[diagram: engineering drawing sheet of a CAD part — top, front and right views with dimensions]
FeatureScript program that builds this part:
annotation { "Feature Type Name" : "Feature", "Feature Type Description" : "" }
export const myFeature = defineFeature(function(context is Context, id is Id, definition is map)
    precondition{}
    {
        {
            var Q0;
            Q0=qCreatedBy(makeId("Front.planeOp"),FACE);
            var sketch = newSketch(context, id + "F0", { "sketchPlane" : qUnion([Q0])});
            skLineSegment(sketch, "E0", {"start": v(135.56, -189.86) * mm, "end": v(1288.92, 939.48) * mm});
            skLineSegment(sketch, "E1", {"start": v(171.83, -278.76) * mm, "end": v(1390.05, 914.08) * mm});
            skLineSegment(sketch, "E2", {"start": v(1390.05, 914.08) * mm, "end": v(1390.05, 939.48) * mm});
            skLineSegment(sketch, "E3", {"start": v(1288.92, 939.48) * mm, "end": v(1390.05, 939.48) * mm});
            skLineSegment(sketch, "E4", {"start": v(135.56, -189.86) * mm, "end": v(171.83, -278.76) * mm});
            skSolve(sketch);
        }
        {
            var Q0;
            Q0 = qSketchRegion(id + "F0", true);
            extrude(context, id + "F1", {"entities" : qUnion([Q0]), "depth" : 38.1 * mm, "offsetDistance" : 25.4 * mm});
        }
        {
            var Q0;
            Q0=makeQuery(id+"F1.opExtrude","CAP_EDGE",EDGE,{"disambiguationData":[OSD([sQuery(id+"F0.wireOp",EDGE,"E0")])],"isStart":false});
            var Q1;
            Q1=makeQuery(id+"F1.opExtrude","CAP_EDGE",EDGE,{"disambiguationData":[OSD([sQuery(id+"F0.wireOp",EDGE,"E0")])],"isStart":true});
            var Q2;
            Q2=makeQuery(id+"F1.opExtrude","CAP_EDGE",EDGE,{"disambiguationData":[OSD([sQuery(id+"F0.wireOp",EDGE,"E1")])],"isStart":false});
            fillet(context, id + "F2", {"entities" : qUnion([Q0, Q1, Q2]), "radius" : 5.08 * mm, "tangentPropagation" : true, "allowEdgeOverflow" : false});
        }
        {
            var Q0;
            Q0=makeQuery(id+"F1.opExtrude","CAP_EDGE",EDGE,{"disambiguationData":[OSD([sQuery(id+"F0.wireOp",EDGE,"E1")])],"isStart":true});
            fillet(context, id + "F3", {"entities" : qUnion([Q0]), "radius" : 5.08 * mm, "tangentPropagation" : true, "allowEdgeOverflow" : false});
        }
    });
__________
• EXERCISE REQUIREMENTS:
Pull out each line in the entries above that contains the string "entities" (match case exactly) and copy those lines.

• EXERCISE RESULT:
            extrude(context, id + "F1", {"entities" : qUnion([Q0]), "depth" : 38.1 * mm, "offsetDistance" : 25.4 * mm});
            fillet(context, id + "F2", {"entities" : qUnion([Q0, Q1, Q2]), "radius" : 5.08 * mm, "tangentPropagation" : true, "allowEdgeOverflow" : false});
            fillet(context, id + "F3", {"entities" : qUnion([Q0]), "radius" : 5.08 * mm, "tangentPropagation" : true, "allowEdgeOverflow" : false});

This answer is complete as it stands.